2. The voltage regulator circuit according to claim 1, wherein, The third branch also includes: A first capacitor (C1) is configured to perform signal compensation for the voltage regulator circuit. One end of the first capacitor (C1) is electrically connected to the drain of the first NMOS transistor (NM1), and the other end is electrically connected to the gate of the first NMOS transistor (NM1).
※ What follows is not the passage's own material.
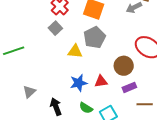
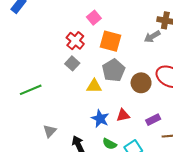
brown circle: (124, 66) -> (141, 83), moved
blue star: (79, 83) -> (100, 119), turned -30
3. The voltage regulator circuit according to claim 1, wherein, The voltage regulator sub-circuit (320) includes: a second NMOS transistor (NM2); wherein, The drain of the second NMOS transistor (NM2) is electrically connected to the power supply voltage (VDD), the gate is electrically connected to the other end of the third resistor (R3) and the first voltage terminal (Ngate), and the source is electrically connected to the output voltage terminal (Nout).

4. The voltage regulator circuit according to claim 3, wherein, The feedback sub-circuit (330) includes: a fourth resistor (Rf1) and a fifth resistor (Rf2); wherein, One end of the fourth resistor (Rf1) is electrically connected to the source of the second NMOS transistor (NM2), and the other end is electrically connected to the reference voltage terminal (Nref). One end of the fifth resistor (Rf2) is electrically connected to the reference voltage terminal (Nref), and the other end is grounded.

5. The voltage regulator circuit according to claim 1 further includes: The second capacitor (C2) has one end electrically connected to the output voltage terminal (Nout) and the other end grounded, and is configured to filter the output signal of the output voltage terminal (Nout).

6. The voltage regulator circuit according to claim 1, wherein, The voltage at the reference voltage terminal (Nref) and the voltage at the output voltage terminal (Nout) are both voltages with zero temperature coefficient.

7. A reference voltage source, comprising: The voltage regulator circuit according to any one of claims 1 to 6, wherein the voltage regulator circuit is configured to provide a reference voltage to the reference voltage source.